What does the unchecked cost of PERS mean to Oregon counties? As costs remain unchecked, portions of county general funds are eaten away to pay down costs of PERS recipients, this strips county funds away from critical programs and services like public safety.

Inaction on PERS reform is not the only thing increasing the costs of the UAL. Counties should know, the Legislature is considering additional cost drivers for PERS.

On April 3, the House Committee on Business and Labor held a public hearing on House Bill 2786. In its current form, the bill would move district attorneys and deputy district attorneys into PERS Police and Fire. The cost assumed by the state would be for district attorneys, while the costs associated with deputy district attorneys would be assumed by Oregon counties.

A new amendment that would take the state out of this unfunded mandate, and put the burden solely on counties, was introduced at the public hearing. The cost of moving all deputy district attorneys to PERS Police and Fire would cost the counties at least $1.5 million in the first year of implementation.

Marion County Commissioner Kevin Cameron and Association of Oregon Counties (AOC) Legal Counsel Rob Bovett testified in opposition to the bill and amendment and stressed the burden it would put on counties. 

The bill is scheduled to be moved out of committee on April 8, with the intent to adopt the amendment that will place burden exclusively on county budgets.

Legislative Exploration of PERS Solutions

A stage has been set for the desperately needed discussion on PERS solutions through the Joint Ways and Means Capital Construction Subcommittee. The committee began discussions in March, inviting testimony from various groups to learn about the structure of the program, extent of challenges, and options for solutions.

Most recently, the committee invited Tim Nesbitt, contractor for Oregon Business Council and Melissa Unger, executive director for Service Employees International Union to make presentations to the committee on possible options to combat the cost.

In his presentation, Nesbitt proposed several options for PERS solutions:

  1. Reinstate employee cost staring for PERS pension plans options: six percent for all plans, or six percent for Tier 1/2 and three percent for Oregon Public Service Retirement Plan (OPSRP);
  2. Modify Tier 1/2 benefits related to Money Match annuitization;
  3. Establish new defined contribution plan at 12 percent or expand IAP to 12 percent as an alternative to the pension plan; and
  4. Reform double dipping and create a work back/pay back plan.

Nesbitt asserted that the proposals presented would pass muster under the Morrow decision.

Unger advocated against all of the reform options and focused on amortization rates and advocated for raiding SAIF reserves.
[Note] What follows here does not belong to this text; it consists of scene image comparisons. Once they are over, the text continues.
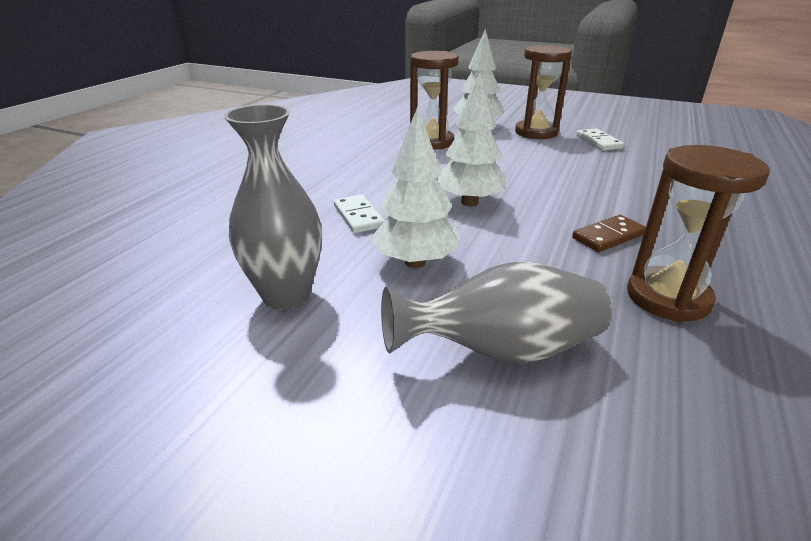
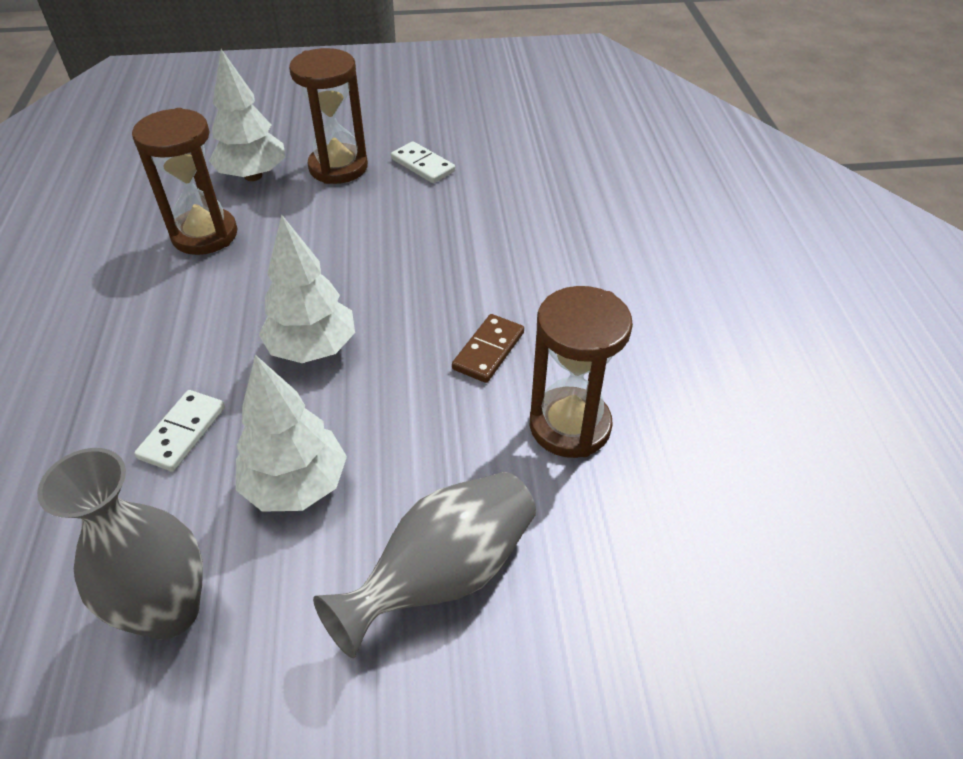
camera: 30 degrees left, 15 degrees up
(358, 216) = (183, 432): white domino -> white domino turned 75 degrees clockwise

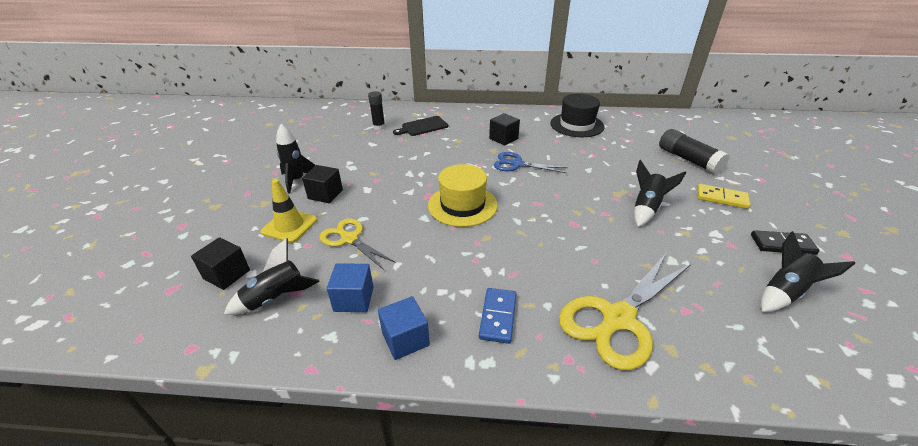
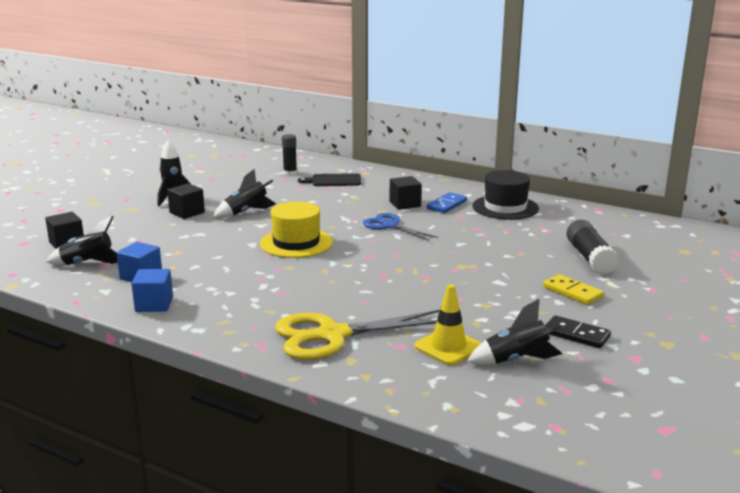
camera: 25 degrees right, 15 degrees down
(289, 226) = (138, 226): yellow traffic cone -> yellow traffic cone (448, 347)
(349, 239) = (175, 243): yellow scissors -> none
(497, 316) = (236, 310): blue domino -> blue domino (446, 205)
(646, 208) = (474, 281): black rocket -> black rocket (246, 212)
The key takeaway from committee commentary is there is an interest in addressing PERS, but legislative leadership expressed concerns about all reform options except raiding SAIF.

Next steps for the committee are unclear.

AOC

In the continued discussions surrounding PERS, AOC will continue to advocate for solutions that help counties keep PERS from eating away general fund budgets that help counties provide critical services to Oregonians.